Wednesday, October 25, 2006

The A380 Crisis: What Now for Airbus?

The planemaker vows to restructure, but job cuts will be politically tough and developing new aircraft while cash is tight won't be easy either

By Carol Matlack
Updated: 9:00 p.m. PT Oct 24, 2006 - -Transparency has never been Airbus' strong suit. For most of the company's 36-year history, its ownership structure has been complicated and its financing arrangements shrouded in confidentiality. Since it's not a listed company, outsiders have never gotten a close look at the books.

Now, the veil is starting to lift -- and what's underneath isn't pretty. In presentations to analysts and investors over the past few days, Airbus and its parent, European Aeronautic Defence & Space Co. [EADS], have provided a surprisingly detailed look at the financial and management crisis facing the planemaker.

Production snafus on the A380 megajet will cause a cash shortfall of nearly $8 billion from 2006-2010. Besides forgoing billions in expected revenues from aircraft deliveries, Airbus will have to shell out as much as $400 million to fix design problems that have snarled assembly of the plane, while paying millions in late-delivery penalties to customers.

It now looks as though the double-decker plane won't break even for at least a decade. And while Airbus as recently as two years ago was saying it expected a better than 20% rate of return on its investment in the A380, it now forecasts no better than 13%. At the same time, the weak dollar is clobbering Airbus by making its European-based production relatively more expensive than rival Boeing's. "Airbus is in a crisis," Senior Vice-President Harald Wilhelm told investors in his presentation. "To do nothing is not an option."

Litany of Inefficiencies

That's for sure. Airbus urgently needs to start developing another new plane to counter Boeing's fuel-efficient 787 Dreamliner, which is gobbling up the lucrative market for midsize wide-body jets. But developing a new plane, which Airbus has baptized the A350-XWB, will cost at least $10 billion. And analysts say that to stay competitive with Boeing, Airbus within three or four years will need to start making big investments to upgrade its A320 family of narrow-body jets.

EADS has told investors that it may issue bonds next year to strengthen its cash position. Airbus is also likely to seek loans from European governments for up to one-third the development costs of the A350-XWB, as it did for the A380 and earlier aircraft programs. And it may outsource some work on the A350-XWB, in hopes of lining up partners that would share the financial risk. But bonds, loans, and outsourcing still won't fill the financial gap.

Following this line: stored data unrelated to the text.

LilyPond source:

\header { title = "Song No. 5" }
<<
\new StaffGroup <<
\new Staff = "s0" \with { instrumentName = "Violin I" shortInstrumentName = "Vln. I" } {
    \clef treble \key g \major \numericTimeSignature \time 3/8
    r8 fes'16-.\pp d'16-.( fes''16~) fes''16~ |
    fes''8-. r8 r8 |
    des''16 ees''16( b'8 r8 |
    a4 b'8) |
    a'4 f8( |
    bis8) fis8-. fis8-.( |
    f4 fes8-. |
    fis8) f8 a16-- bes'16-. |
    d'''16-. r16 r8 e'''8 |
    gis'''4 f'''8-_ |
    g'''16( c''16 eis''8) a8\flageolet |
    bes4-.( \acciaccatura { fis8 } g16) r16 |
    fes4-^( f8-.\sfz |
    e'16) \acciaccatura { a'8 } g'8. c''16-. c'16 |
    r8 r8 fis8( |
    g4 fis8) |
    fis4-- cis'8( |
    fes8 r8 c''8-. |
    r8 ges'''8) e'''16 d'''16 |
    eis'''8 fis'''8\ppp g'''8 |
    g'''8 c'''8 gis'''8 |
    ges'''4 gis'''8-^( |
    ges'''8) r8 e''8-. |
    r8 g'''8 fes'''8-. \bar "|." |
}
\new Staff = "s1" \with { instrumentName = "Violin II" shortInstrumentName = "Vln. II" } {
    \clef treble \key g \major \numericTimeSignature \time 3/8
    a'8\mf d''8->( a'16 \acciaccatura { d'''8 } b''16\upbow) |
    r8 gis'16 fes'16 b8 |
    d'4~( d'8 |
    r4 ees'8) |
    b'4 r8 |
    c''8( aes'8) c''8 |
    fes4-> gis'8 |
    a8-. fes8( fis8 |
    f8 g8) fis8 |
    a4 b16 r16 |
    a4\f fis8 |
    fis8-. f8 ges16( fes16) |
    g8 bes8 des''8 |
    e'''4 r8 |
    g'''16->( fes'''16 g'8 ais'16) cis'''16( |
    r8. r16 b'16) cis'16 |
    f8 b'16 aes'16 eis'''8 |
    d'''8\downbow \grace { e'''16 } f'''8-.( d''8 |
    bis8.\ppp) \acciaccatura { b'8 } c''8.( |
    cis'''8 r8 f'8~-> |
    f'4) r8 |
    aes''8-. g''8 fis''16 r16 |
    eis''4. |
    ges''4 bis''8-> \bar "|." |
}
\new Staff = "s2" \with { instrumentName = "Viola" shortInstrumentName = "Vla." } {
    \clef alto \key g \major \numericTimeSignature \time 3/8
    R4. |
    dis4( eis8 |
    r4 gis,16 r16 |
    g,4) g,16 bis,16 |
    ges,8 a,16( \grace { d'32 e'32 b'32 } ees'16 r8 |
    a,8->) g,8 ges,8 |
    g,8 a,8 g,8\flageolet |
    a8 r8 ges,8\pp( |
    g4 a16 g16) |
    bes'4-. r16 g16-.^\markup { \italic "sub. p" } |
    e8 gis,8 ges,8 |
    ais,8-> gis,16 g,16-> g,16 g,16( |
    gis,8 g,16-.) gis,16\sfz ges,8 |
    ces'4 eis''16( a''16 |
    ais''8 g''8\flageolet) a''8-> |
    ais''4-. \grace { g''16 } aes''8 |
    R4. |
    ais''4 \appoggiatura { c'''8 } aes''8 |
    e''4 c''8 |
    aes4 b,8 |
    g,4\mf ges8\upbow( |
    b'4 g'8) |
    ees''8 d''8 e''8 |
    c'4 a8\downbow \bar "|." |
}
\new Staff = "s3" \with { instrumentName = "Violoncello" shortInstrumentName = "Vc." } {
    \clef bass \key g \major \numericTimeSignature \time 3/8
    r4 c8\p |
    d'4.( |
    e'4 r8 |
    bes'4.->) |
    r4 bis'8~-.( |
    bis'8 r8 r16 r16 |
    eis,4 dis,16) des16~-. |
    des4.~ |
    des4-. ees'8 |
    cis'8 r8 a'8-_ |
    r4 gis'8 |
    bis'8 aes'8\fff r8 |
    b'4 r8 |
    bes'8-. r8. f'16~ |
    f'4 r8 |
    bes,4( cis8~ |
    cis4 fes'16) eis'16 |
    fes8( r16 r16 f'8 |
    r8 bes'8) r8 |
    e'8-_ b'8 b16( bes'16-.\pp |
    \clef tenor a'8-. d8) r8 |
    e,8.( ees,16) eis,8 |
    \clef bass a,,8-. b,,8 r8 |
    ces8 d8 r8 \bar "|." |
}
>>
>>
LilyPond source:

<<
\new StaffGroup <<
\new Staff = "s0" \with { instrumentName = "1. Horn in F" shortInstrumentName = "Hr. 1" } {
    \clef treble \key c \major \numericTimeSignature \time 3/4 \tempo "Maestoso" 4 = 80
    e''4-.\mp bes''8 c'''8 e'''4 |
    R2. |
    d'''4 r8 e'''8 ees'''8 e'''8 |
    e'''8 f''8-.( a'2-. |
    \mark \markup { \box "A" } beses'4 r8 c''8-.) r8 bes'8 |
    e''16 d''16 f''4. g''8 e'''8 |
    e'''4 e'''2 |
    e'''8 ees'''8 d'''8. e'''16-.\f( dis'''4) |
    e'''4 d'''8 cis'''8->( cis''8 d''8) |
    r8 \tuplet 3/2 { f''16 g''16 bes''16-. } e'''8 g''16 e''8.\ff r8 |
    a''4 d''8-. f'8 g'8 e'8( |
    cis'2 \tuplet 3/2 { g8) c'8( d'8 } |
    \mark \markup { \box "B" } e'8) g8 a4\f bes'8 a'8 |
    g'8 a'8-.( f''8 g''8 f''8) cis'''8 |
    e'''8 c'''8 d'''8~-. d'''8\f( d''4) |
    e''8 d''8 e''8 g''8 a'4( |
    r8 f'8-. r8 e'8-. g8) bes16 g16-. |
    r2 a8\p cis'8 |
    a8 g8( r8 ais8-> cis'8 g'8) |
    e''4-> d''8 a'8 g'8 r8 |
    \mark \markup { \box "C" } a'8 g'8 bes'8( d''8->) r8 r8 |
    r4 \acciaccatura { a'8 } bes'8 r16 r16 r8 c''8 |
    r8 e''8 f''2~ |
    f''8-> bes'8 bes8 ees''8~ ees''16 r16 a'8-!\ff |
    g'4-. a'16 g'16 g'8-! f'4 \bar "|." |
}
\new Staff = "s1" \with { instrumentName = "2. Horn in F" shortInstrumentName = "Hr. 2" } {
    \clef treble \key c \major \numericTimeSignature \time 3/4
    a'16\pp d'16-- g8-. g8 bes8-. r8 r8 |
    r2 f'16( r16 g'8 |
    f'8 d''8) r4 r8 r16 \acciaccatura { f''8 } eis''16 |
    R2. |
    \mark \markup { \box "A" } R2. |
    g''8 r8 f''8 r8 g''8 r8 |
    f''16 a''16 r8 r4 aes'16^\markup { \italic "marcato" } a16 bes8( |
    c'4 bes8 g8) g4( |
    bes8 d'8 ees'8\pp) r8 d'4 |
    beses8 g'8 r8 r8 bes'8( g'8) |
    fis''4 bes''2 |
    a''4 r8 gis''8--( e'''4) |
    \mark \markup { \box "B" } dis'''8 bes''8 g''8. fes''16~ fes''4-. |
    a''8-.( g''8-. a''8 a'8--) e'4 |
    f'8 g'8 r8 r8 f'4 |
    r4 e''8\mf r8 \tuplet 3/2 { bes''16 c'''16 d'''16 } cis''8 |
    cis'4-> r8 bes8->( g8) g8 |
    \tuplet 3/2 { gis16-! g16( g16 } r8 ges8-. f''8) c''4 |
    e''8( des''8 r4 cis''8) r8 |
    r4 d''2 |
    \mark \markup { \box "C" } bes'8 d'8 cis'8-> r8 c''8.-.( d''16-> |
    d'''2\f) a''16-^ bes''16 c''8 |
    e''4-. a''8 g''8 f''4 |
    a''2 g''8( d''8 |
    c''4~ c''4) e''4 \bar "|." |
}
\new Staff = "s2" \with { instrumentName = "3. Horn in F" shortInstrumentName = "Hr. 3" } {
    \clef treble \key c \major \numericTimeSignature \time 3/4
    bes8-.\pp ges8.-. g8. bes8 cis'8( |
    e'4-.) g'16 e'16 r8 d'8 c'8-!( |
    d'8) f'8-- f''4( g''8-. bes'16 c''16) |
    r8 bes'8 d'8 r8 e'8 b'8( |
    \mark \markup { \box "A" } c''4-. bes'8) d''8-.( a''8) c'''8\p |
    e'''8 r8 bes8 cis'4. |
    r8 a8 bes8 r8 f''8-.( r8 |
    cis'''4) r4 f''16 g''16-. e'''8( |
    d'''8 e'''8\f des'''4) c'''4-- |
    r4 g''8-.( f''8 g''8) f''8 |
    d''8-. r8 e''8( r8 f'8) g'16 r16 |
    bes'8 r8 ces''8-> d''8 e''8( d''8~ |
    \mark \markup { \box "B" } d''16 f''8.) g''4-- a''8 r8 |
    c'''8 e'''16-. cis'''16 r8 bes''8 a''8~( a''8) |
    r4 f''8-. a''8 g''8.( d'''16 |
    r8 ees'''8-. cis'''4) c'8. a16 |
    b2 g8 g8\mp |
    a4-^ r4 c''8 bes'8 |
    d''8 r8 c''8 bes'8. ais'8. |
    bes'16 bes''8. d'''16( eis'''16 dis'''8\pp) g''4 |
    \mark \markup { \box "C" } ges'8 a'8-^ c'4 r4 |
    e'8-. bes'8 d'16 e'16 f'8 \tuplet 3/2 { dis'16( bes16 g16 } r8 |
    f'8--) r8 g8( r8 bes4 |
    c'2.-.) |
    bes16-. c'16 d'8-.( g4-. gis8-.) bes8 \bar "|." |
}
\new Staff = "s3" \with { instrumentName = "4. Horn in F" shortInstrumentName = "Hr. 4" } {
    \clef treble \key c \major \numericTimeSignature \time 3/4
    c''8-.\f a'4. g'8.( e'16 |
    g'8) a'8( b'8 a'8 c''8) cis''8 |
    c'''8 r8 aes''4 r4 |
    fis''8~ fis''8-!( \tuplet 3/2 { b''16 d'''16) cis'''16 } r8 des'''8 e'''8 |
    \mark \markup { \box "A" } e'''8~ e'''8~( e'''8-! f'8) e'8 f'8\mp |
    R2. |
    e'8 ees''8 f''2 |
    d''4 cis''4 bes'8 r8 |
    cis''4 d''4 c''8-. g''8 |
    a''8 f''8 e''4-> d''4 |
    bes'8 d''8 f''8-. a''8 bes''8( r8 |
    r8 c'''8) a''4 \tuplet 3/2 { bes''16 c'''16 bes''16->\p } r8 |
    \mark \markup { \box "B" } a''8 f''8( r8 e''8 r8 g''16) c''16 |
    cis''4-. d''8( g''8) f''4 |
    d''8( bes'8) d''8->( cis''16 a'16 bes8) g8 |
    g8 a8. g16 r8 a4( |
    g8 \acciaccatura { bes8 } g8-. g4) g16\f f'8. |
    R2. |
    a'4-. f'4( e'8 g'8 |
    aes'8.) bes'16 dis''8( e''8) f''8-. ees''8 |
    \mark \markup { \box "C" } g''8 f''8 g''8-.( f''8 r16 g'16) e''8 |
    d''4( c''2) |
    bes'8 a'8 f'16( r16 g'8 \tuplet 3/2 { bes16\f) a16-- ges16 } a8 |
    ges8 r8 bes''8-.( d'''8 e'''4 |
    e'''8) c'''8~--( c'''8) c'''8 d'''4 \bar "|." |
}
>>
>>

That's why Airbus now promises a top-to-bottom restructuring of its operations -- and acknowledges that such a move is long overdue. Its presentation to analysts spells out a litany of inefficiencies, from disjointed purchasing to poorly organized production arrangements. Its restructuring plan, which the company promises to implement fully by the end of 2008, calls for slashing overhead, integrating balkanized operations, and introducing "lean" manufacturing techniques companywide.

A Revival Like Boeing's?

Could such a shakeup, along with a few well-placed cash infusions, get Airbus back on track again? Most analysts think it's possible -- so long as politics doesn't intervene. Streamlining the company's operations will require eliminating European jobs, probably thousands of them, from the current Airbus workforce of more than 55,000. Politicians and unions are already girding for battle against possible layoffs. The German government has even discussed taking a stake in EADS to help defend the country's interests.

So far, EADS and Airbus look to be holding firm against such pressure. White-collar job cuts are already under way in France and Germany. And Daimler Chrysler (DCX), EADS' key German shareholder, has spoken out against government involvement in the company.

The next few years could be pretty miserable for Airbus. But, just as its U.S. rival survived a near-death experience with the launch of the Boeing 747 more than 35 years ago, Airbus could recover -- and thrive. "There's a new spirit of reality and contrition" at Airbus, says Richard Aboulafia, an aerospace analyst with the Virginia-based Teal Group. "They're still not a listed company -- but they might as well be."